Activity: Everything in the listing below has to be repeated exactly, except the pictures.

The data:
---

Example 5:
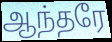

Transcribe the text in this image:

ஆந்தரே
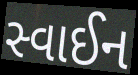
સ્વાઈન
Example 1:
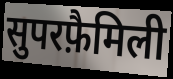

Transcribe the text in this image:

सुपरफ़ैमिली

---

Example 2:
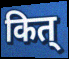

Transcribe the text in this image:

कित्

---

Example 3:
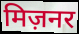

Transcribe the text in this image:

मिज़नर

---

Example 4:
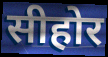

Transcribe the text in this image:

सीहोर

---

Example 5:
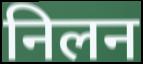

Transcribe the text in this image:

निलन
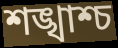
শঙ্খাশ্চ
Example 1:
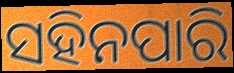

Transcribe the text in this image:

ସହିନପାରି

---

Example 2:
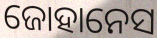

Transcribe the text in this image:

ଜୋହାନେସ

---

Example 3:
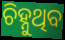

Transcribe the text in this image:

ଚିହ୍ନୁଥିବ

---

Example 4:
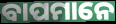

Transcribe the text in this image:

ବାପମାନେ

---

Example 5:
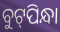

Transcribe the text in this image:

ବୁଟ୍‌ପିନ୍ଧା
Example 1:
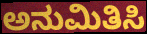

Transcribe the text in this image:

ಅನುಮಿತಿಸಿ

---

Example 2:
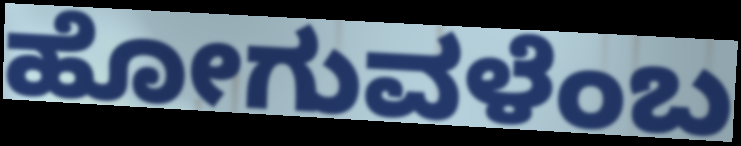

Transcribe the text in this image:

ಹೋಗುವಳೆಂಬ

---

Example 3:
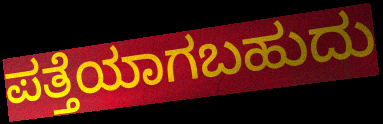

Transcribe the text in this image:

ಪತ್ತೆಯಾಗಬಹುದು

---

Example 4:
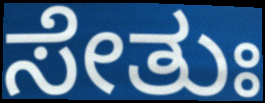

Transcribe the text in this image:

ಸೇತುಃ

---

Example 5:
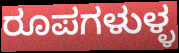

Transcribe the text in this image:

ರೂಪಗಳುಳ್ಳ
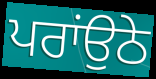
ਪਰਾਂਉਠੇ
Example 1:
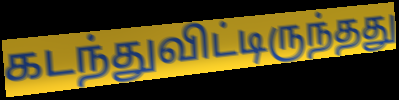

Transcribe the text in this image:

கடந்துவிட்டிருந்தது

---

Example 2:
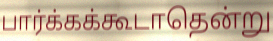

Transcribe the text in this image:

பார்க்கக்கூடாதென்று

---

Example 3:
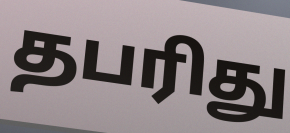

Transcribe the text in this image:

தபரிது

Written answer:
---

Example 5:

Transcribe the text in this image:

ஆந்தரே
સ્વાઈન
Example 1:

Transcribe the text in this image:

सुपरफ़ैमिली

---

Example 2:

Transcribe the text in this image:

कित्

---

Example 3:

Transcribe the text in this image:

मिज़नर

---

Example 4:

Transcribe the text in this image:

सीहोर

---

Example 5:

Transcribe the text in this image:

निलन
শঙ্খাশ্চ
Example 1:

Transcribe the text in this image:

ସହିନପାରି

---

Example 2:

Transcribe the text in this image:

ଜୋହାନେସ

---

Example 3:

Transcribe the text in this image:

ଚିହ୍ନୁଥିବ

---

Example 4:

Transcribe the text in this image:

ବାପମାନେ

---

Example 5:

Transcribe the text in this image:

ବୁଟ୍‌ପିନ୍ଧା
Example 1:

Transcribe the text in this image:

ಅನುಮಿತಿಸಿ

---

Example 2:

Transcribe the text in this image:

ಹೋಗುವಳೆಂಬ

---

Example 3:

Transcribe the text in this image:

ಪತ್ತೆಯಾಗಬಹುದು

---

Example 4:

Transcribe the text in this image:

ಸೇತುಃ

---

Example 5:

Transcribe the text in this image:

ರೂಪಗಳುಳ್ಳ
ਪਰਾਂਉਠੇ
Example 1:

Transcribe the text in this image:

கடந்துவிட்டிருந்தது

---

Example 2:

Transcribe the text in this image:

பார்க்கக்கூடாதென்று

---

Example 3:

Transcribe the text in this image:

தபரிது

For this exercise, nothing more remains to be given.